BEGIN

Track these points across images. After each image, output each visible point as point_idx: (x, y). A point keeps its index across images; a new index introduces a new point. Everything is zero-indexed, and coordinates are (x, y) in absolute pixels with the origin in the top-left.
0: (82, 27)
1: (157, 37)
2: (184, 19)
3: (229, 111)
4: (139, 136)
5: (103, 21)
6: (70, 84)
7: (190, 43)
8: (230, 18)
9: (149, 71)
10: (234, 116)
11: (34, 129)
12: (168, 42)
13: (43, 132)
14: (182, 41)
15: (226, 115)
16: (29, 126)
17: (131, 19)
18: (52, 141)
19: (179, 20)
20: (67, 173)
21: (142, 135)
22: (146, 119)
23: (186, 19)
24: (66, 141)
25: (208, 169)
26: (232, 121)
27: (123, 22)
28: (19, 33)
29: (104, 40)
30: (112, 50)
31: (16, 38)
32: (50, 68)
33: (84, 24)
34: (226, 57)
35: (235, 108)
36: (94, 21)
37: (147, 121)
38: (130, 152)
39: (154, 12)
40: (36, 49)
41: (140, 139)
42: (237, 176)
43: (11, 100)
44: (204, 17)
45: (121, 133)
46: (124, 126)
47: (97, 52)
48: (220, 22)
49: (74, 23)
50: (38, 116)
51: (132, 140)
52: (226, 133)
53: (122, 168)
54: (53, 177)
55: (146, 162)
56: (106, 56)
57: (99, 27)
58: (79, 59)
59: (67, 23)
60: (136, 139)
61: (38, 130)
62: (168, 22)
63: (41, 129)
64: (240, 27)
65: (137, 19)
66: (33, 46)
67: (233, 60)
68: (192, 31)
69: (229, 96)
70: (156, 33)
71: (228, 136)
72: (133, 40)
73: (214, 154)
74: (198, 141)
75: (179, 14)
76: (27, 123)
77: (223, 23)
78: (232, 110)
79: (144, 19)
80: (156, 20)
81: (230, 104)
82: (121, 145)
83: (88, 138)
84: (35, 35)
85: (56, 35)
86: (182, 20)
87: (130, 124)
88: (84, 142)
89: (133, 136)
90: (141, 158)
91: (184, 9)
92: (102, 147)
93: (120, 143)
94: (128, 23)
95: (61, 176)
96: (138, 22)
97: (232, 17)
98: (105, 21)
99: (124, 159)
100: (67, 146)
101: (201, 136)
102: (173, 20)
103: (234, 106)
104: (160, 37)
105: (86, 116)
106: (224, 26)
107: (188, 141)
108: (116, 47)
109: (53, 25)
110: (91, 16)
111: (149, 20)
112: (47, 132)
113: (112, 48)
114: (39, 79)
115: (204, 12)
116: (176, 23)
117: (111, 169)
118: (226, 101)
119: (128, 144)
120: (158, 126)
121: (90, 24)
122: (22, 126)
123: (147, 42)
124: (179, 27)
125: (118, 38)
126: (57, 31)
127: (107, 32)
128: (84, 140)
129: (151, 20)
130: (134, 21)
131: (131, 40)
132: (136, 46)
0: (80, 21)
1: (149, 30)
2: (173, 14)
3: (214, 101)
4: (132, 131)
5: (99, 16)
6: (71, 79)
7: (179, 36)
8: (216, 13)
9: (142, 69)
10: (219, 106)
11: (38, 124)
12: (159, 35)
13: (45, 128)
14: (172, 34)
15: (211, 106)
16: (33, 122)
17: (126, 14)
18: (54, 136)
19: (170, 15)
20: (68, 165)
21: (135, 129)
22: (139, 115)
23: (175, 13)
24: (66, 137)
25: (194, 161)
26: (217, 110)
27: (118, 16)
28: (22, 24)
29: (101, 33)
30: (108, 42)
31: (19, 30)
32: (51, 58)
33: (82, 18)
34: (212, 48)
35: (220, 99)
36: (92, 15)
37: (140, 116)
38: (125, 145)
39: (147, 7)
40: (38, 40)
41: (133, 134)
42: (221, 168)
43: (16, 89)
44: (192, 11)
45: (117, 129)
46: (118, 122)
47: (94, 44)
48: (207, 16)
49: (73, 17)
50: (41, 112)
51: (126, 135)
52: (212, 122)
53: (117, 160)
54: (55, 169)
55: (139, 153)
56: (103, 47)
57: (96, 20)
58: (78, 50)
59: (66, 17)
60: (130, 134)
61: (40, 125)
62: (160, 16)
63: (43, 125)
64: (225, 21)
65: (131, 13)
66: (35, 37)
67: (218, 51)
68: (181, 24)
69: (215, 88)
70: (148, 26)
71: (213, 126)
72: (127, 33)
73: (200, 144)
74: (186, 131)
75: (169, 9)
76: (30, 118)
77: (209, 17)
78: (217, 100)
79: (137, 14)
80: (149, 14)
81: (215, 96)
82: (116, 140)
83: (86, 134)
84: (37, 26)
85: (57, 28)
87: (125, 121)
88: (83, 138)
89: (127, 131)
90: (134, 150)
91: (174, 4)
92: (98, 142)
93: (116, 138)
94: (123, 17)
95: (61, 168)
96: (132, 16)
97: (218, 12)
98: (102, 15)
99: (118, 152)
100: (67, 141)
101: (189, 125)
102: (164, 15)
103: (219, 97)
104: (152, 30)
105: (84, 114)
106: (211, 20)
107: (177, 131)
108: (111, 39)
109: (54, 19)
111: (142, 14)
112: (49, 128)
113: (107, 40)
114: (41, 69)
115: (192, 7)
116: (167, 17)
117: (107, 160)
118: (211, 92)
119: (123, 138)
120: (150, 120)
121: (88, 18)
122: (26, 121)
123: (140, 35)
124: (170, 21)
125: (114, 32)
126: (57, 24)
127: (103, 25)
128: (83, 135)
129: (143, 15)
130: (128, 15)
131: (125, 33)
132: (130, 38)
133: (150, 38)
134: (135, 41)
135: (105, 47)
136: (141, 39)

END

__EXERCISE BRIEF__
Please return the full listing exactly as it appears.

__EXERCISE ANSWER__
Track these points across images. After each image, output each visible point as point_idx: (x, y). A point keeps its index across images; a new index introduces a new point. Everything is zero-indexed, and coordinates are (x, y) in absolute pixels with the origin in the top-left.
0: (82, 27)
1: (157, 37)
2: (184, 19)
3: (229, 111)
4: (139, 136)
5: (103, 21)
6: (70, 84)
7: (190, 43)
8: (230, 18)
9: (149, 71)
10: (234, 116)
11: (34, 129)
12: (168, 42)
13: (43, 132)
14: (182, 41)
15: (226, 115)
16: (29, 126)
17: (131, 19)
18: (52, 141)
19: (179, 20)
20: (67, 173)
21: (142, 135)
22: (146, 119)
23: (186, 19)
24: (66, 141)
25: (208, 169)
26: (232, 121)
27: (123, 22)
28: (19, 33)
29: (104, 40)
30: (112, 50)
31: (16, 38)
32: (50, 68)
33: (84, 24)
34: (226, 57)
35: (235, 108)
36: (94, 21)
37: (147, 121)
38: (130, 152)
39: (154, 12)
40: (36, 49)
41: (140, 139)
42: (237, 176)
43: (11, 100)
44: (204, 17)
45: (121, 133)
46: (124, 126)
47: (97, 52)
48: (220, 22)
49: (74, 23)
50: (38, 116)
51: (132, 140)
52: (226, 133)
53: (122, 168)
54: (53, 177)
55: (146, 162)
56: (106, 56)
57: (99, 27)
58: (79, 59)
59: (67, 23)
60: (136, 139)
61: (38, 130)
62: (168, 22)
63: (41, 129)
64: (240, 27)
65: (137, 19)
66: (33, 46)
67: (233, 60)
68: (192, 31)
69: (229, 96)
70: (156, 33)
71: (228, 136)
72: (133, 40)
73: (214, 154)
74: (198, 141)
75: (179, 14)
76: (27, 123)
77: (223, 23)
78: (232, 110)
79: (144, 19)
80: (156, 20)
81: (230, 104)
82: (121, 145)
83: (88, 138)
84: (35, 35)
85: (56, 35)
86: (182, 20)
87: (130, 124)
88: (84, 142)
89: (133, 136)
90: (141, 158)
91: (184, 9)
92: (102, 147)
93: (120, 143)
94: (128, 23)
95: (61, 176)
96: (138, 22)
97: (232, 17)
98: (105, 21)
99: (124, 159)
100: (67, 146)
101: (201, 136)
102: (173, 20)
103: (234, 106)
104: (160, 37)
105: (86, 116)
106: (224, 26)
107: (188, 141)
108: (116, 47)
109: (53, 25)
110: (91, 16)
111: (149, 20)
112: (47, 132)
113: (112, 48)
114: (39, 79)
115: (204, 12)
116: (176, 23)
117: (111, 169)
118: (226, 101)
119: (128, 144)
120: (158, 126)
121: (90, 24)
122: (22, 126)
123: (147, 42)
124: (179, 27)
125: (118, 38)
126: (57, 31)
127: (107, 32)
128: (84, 140)
129: (151, 20)
130: (134, 21)
131: (131, 40)
132: (136, 46)
0: (80, 21)
1: (149, 30)
2: (173, 14)
3: (214, 101)
4: (132, 131)
5: (99, 16)
6: (71, 79)
7: (179, 36)
8: (216, 13)
9: (142, 69)
10: (219, 106)
11: (38, 124)
12: (159, 35)
13: (45, 128)
14: (172, 34)
15: (211, 106)
16: (33, 122)
17: (126, 14)
18: (54, 136)
19: (170, 15)
20: (68, 165)
21: (135, 129)
22: (139, 115)
23: (175, 13)
24: (66, 137)
25: (194, 161)
26: (217, 110)
27: (118, 16)
28: (22, 24)
29: (101, 33)
30: (108, 42)
31: (19, 30)
32: (51, 58)
33: (82, 18)
34: (212, 48)
35: (220, 99)
36: (92, 15)
37: (140, 116)
38: (125, 145)
39: (147, 7)
40: (38, 40)
41: (133, 134)
42: (221, 168)
43: (16, 89)
44: (192, 11)
45: (117, 129)
46: (118, 122)
47: (94, 44)
48: (207, 16)
49: (73, 17)
50: (41, 112)
51: (126, 135)
52: (212, 122)
53: (117, 160)
54: (55, 169)
55: (139, 153)
56: (103, 47)
57: (96, 20)
58: (78, 50)
59: (66, 17)
60: (130, 134)
61: (40, 125)
62: (160, 16)
63: (43, 125)
64: (225, 21)
65: (131, 13)
66: (35, 37)
67: (218, 51)
68: (181, 24)
69: (215, 88)
70: (148, 26)
71: (213, 126)
72: (127, 33)
73: (200, 144)
74: (186, 131)
75: (169, 9)
76: (30, 118)
77: (209, 17)
78: (217, 100)
79: (137, 14)
80: (149, 14)
81: (215, 96)
82: (116, 140)
83: (86, 134)
84: (37, 26)
85: (57, 28)
87: (125, 121)
88: (83, 138)
89: (127, 131)
90: (134, 150)
91: (174, 4)
92: (98, 142)
93: (116, 138)
94: (123, 17)
95: (61, 168)
96: (132, 16)
97: (218, 12)
98: (102, 15)
99: (118, 152)
100: (67, 141)
101: (189, 125)
102: (164, 15)
103: (219, 97)
104: (152, 30)
105: (84, 114)
106: (211, 20)
107: (177, 131)
108: (111, 39)
109: (54, 19)
111: (142, 14)
112: (49, 128)
113: (107, 40)
114: (41, 69)
115: (192, 7)
116: (167, 17)
117: (107, 160)
118: (211, 92)
119: (123, 138)
120: (150, 120)
121: (88, 18)
122: (26, 121)
123: (140, 35)
124: (170, 21)
125: (114, 32)
126: (57, 24)
127: (103, 25)
128: (83, 135)
129: (143, 15)
130: (128, 15)
131: (125, 33)
132: (130, 38)
133: (150, 38)
134: (135, 41)
135: (105, 47)
136: (141, 39)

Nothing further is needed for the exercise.